Internal gettering is a process where the impurities form alternate species such as precipitates, which are less recombination active. For instance, precipitated oxygen is known to be detrimental to solar cell performance. However, these precipitates can act as the gettering sites where metallic impurities will diffuse to, due to the higher diffusivity within that region . Nickel (Ni) and copper (Cu) are known to be effectively gettered by oxygen precipitates. Cobalt (Co) is less effectively gettered and furthermore, along with Pb, Co hinders the gettering effect by the oxygen precipitates. Phosphorus gettering is more effective to getter iron than gettering by oxygen precipitates . Low-temperature annealing (LTA) can also be a way to precipitate metallic impurities. For example, Fe has lower recombination activity when it is in the precipitated form instead of in the interstitial form .

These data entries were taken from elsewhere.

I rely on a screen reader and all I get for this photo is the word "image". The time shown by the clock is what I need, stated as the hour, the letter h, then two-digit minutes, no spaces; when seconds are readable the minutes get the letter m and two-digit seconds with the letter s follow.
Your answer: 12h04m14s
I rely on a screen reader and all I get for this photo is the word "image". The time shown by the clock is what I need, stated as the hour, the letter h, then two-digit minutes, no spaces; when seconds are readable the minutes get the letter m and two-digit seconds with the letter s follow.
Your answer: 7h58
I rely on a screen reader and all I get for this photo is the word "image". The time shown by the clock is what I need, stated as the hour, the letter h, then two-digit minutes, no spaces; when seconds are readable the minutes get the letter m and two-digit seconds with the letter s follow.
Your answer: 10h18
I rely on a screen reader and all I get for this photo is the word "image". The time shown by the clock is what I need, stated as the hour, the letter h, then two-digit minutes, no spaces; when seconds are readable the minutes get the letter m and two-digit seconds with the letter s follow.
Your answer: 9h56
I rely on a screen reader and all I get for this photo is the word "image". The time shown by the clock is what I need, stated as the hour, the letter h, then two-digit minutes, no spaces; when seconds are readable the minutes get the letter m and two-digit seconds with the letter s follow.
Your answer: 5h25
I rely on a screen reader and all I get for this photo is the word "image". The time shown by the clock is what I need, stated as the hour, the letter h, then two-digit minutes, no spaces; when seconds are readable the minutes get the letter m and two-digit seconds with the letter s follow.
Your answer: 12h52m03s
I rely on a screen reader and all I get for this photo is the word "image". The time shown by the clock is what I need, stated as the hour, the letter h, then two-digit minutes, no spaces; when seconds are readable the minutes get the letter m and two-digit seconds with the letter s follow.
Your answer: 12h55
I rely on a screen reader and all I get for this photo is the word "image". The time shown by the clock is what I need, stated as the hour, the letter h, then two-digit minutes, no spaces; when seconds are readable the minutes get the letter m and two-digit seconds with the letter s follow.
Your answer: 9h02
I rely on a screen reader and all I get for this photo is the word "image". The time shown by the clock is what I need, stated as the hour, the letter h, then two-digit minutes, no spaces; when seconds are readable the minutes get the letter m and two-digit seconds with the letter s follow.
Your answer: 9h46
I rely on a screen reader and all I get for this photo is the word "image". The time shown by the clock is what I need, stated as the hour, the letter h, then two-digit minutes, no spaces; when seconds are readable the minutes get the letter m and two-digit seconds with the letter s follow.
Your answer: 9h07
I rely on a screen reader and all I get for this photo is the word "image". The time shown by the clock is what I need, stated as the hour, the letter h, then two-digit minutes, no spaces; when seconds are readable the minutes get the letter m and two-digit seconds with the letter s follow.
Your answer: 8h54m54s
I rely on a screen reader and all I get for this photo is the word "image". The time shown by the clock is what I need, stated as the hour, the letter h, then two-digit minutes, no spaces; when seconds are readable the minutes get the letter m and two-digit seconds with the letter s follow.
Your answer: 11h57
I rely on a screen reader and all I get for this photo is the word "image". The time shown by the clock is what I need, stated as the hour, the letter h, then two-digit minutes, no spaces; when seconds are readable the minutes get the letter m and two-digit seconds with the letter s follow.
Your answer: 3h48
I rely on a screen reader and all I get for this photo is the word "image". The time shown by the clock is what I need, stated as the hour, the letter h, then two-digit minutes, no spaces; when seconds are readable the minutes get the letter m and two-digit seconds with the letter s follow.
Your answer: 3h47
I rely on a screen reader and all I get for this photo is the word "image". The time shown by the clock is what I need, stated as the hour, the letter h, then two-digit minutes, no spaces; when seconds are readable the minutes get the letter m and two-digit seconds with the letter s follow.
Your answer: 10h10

External gettering removes the impurities from the bulk region of the silicon wafer. Three prominent examples are: phosphorus diffusion gettering, aluminium gettering and boron diffusion gettering. Phosphorus diffusion gettering occurs during phosphorus diffusion within the phosphorous diffused region. During the diffusion, metallic impurities, such as Cr, Cu, Fe and titanium (Ti), which have high diffusivity, getter and accumulate in the diffused region . There are limitations with this process. Due to the inhomogeneity of mc-Si, gettering is enhanced in some regions relative to others [5-7]. Furthermore, for large dislocation densities (> 106 cm-3), the improvement from phosphorous getting is limited due to the high diffusivity within the dislocations [8-10]. This is because metallic impurities are collected to the dislocations rather than the diffused region, and so they remain detrimental to solar cell performance. In some instances, a heavy phosphorous diffusion will be performed on the wafer, followed by an alkaline etch to remove the gettered and diffused layer. This effectively yields a raw wafer with less metallic impurities and higher lifetime potential.
The gettering efficacy strongly depends on the diffusivity of the impurities towards the heavily diffused region. Higher process temperatures can improve the diffusivity of the impurities towards the surface, but higher temperature can also dissolve metallic impurities, where they become more recombination active compared to the precipitated form. Furthermore, carbon or oxygen can hinder the gettering process. Al-Si alloy, which is used to form a rear p+ region (commonly called a back surface field or “BSF”), also causes aluminium gettering that can act as a sink to collect impurities.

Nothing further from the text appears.